Source extract:
________________________________________

The Goa Foundation is an Indian environmental action group. One of the best known in Goa, it was founded in 1986 by a group of Goan environmentalists each fighting individual environmental battles, the organisation today holds influence with the judiciary, government and the general public, having persisted with its environmental agenda for nearly two decades.

The work of the Foundation spans different areas and fields, all related in some way or another with the conservation of the Goan environment:

Environmental litigation: The Foundation has filed and fought more than 80 Public Interest Litigations in the High Court and the Supreme Court of India on environmental issues. These petitions deal with mining, forests, beaches, pollution from industry, town planning, etc.
Environment Education: The organization has remained at the forefront of environmental education efforts with its flagship volume, Fish Curry and Rice, a periodically updated citizens' environment report. From time to time, the organization holds public interest law courses for the general public, with a strong emphasis on environmental concerns.

________________________________________

Information provided:
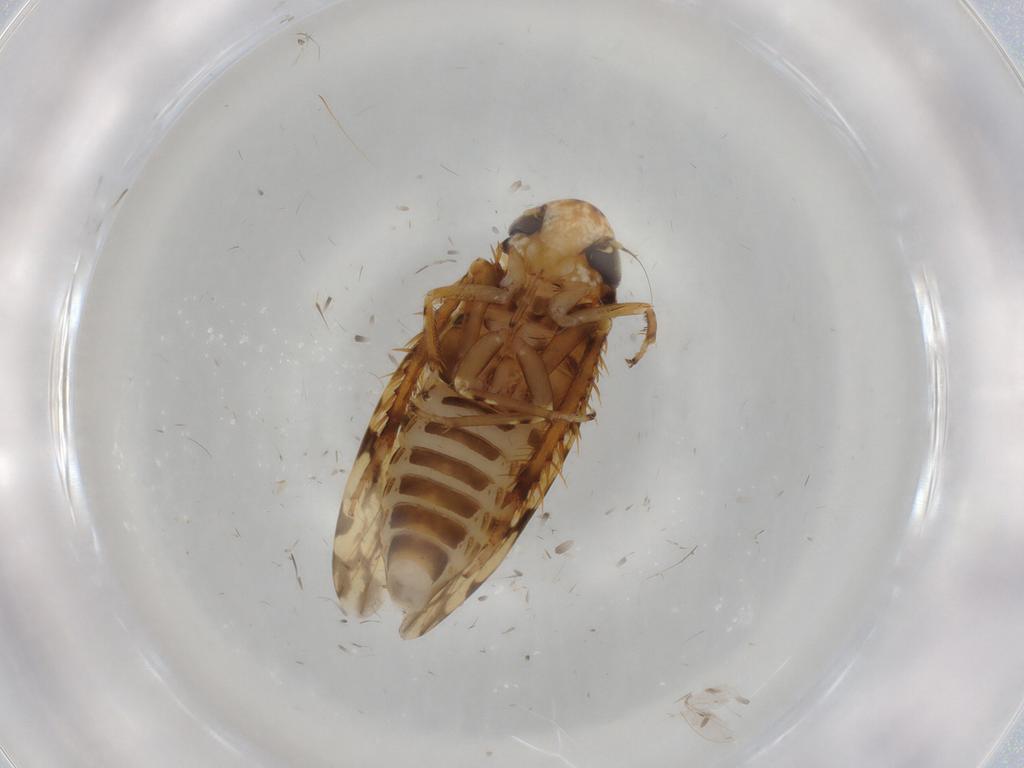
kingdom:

________________________________________

Work to do:
1. According to the text on the Goa Foundation, in what year was the organization founded?
2. Restate the paragraph beginning "Environment Education:" from the text on the Goa Foundation as a brief bulleted list that keeps its main facts.

Task results:
1. 1986

2.
- The organization leads environmental education efforts.
- Its flagship volume, Fish Curry and Rice, is a citizens' environment report that is updated periodically.
- It holds occasional public interest law courses for the general public, with a strong emphasis on environmental concerns.